Home Detox: 5 Ways to a Healthier Kitchen

Eating healthy is one of our top priorities, as we’re sure yours too, but if we’re prepping food in a kitchen filled with toxic chemicals we’re not much further ahead! Are you aware of the toxins lurking in your kitchen? From plastic containers to non-stick cookware, there are common household items that can release harmful chemicals into your food and ultimately into your body. But don't worry, there are simple steps you can take to remove these toxins and improve your health.

In this blog, we explore a few of the sources of kitchen toxins and provide practical solutions for removing them from your home. With just a few simple swaps, you can create a cleaner and healthier kitchen environment for you and your family. 


Store food without plastic

Tupperware, plastic bags, plastic wrap and other kitchen plastics may contain bisphenol A, which disrupts our endocrine system (not to mention the huge drain plastics have on the environment).

Skip the plastics and opt for re-usable glass containers, stainless steel containers, silicon bags or silicon lids (take a look at the links for these options on our accessories store). These alternatives are easy to use, clean and store!


Use the oven exhaust hood

Cooking with a gas flame? Keep in mind that this generates significant amounts of nitrogen dioxide and other tiny particulates, which can irritate your nose, cause respiratory issues, give you a headache or fatigue. An exhaust hood vented to the outside removes particles and gases from your home, so make sure this is always on whilst the gas cooker is on. If you don’t have a hood, start saving for one, make sure you open your windows and/or doors while cooking to bring in fresh outdoor air.


Get a water filter

Installing a water filter under the sink can be a more cost-effective and environmentally friendly option than buying bottled water or a water tank. A water filter will purify the tap water, making it safe to drink, and it will also remove any unwanted tastes or odors. You will not have to purchase and dispose of multiple single-use plastic bottles, which will help to reduce waste and pollution in the environment.

An additional point to consider is that plastic bottled water can contain microplastics, which are tiny particles of plastic that can be harmful to human health. Microplastics are known to be present in many types of bottled water and have been found to be present in tap water as well. By using a water filter under the sink, you can help to remove microplastics from your water supply, which can provide an added level of protection for your health. We use the Liquid of Life under-the-sink filters. 


Non-toxic cookware

Non-stick teflon cooking pans emit potentially toxic fumes when heated, which can damage our health. The reason for this is Polytetrafluoroethylene (PFTE) and perfluorooctanoic acid (PFOA), the chemicals found in Teflon cookware that give them their non-stick properties.

The problem with this is when teflon coated pans get overheated the coatings on the non-stick cookware start to break down, releasing toxic chemicals into the air and into our food.

Try using cast iron, ceramic, glass or stainless steel cookware instead. Some of these options can be more expensive, but they last a long time!

If you can’t swap pans yet, keep the heat exposure below 200ºC and open windows while cooking. But do stop using the pan if the non-stick coating chips or gets scratched.


Swap out vegetable oils 

Vegetable oils, such as soybean, corn, and sunflower oil, are highly processed and refined which can strip them of beneficial nutrients and can also create harmful compounds during processing. Additionally, these oils are high in omega-6 fatty acids and while some are essential for our health, consuming too much of them can lead to inflammation in the body.

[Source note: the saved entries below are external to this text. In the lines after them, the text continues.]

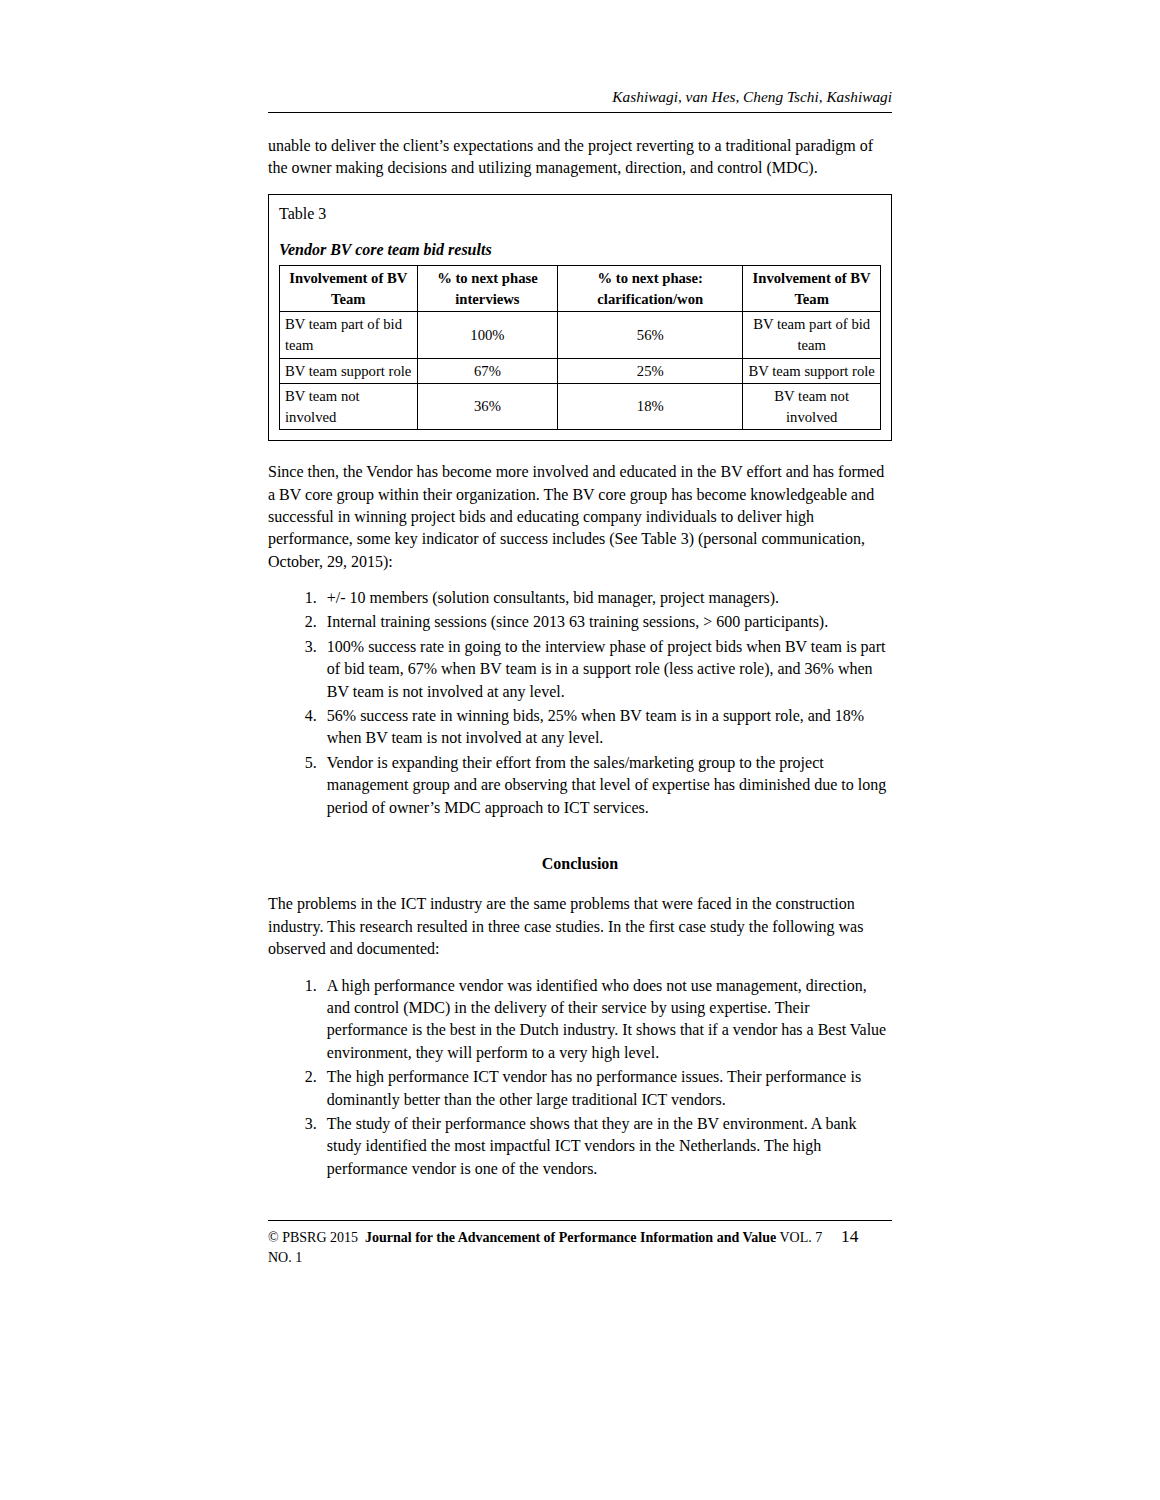Kashiwagi, van Hes, Cheng Tschi, Kashiwagi
unable to deliver the client’s expectations and the project reverting to a traditional paradigm of the owner making decisions and utilizing management, direction, and control (MDC).
Table 3
Vendor BV core team bid results
| Involvement of BV Team | % to next phase interviews | % to next phase: clarification/won | Involvement of BV Team |
| --- | --- | --- | --- |
| BV team part of bid team | 100% | 56% | BV team part of bid team |
| BV team support role | 67% | 25% | BV team support role |
| BV team not involved | 36% | 18% | BV team not involved |
Since then, the Vendor has become more involved and educated in the BV effort and has formed a BV core group within their organization. The BV core group has become knowledgeable and successful in winning project bids and educating company individuals to deliver high performance, some key indicator of success includes (See Table 3) (personal communication, October, 29, 2015):
+/- 10 members (solution consultants, bid manager, project managers).
Internal training sessions (since 2013 63 training sessions, > 600 participants).
100% success rate in going to the interview phase of project bids when BV team is part of bid team, 67% when BV team is in a support role (less active role), and 36% when BV team is not involved at any level.
56% success rate in winning bids, 25% when BV team is in a support role, and 18% when BV team is not involved at any level.
Vendor is expanding their effort from the sales/marketing group to the project management group and are observing that level of expertise has diminished due to long period of owner’s MDC approach to ICT services.
Conclusion
The problems in the ICT industry are the same problems that were faced in the construction industry. This research resulted in three case studies. In the first case study the following was observed and documented:
A high performance vendor was identified who does not use management, direction, and control (MDC) in the delivery of their service by using expertise. Their performance is the best in the Dutch industry. It shows that if a vendor has a Best Value environment, they will perform to a very high level.
The high performance ICT vendor has no performance issues. Their performance is dominantly better than the other large traditional ICT vendors.
The study of their performance shows that they are in the BV environment. A bank study identified the most impactful ICT vendors in the Netherlands. The high performance vendor is one of the vendors.
© PBSRG 2015 Journal for the Advancement of Performance Information and Value VOL. 7 NO. 1
14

Some healthier alternatives to vegetable cooking oils include: 

  • Extra-virgin olive oil: high in monounsaturated fats and antioxidants. For cooking, the key words are 'extra virgin'
  • Avocado oil: high in monounsaturated fats and has a high smoke point, making it suitable for high-heat cooking
  • Coconut oil: high saturated fats but beneficial in moderation, plus it has a high smoke point means it is suitable for cooking
  • Ghee: made from butter and has a high smoke point, making it suitable for high-heat cooking
  • Nut oils such as almond and walnut oil: have a lower smoke point and best used for dressings or low-heat cooking


Non-toxic cleaning products

Being a place where food is prepared, naturally it is important to ensure that it is clean and safe to use. Using natural cleaning products in the kitchen can help to ensure that the food you prepare is free from chemical residues that can be harmful to your health. These chemicals can get into your food in various ways, such as through contact with countertops or utensils that have been cleaned with chemical cleaning products. The kitchen is also a place where food is stored, and natural cleaning products can help to keep it free from the volatile organic compounds that can be released by some of the toxic chemicals in conventional cleaners.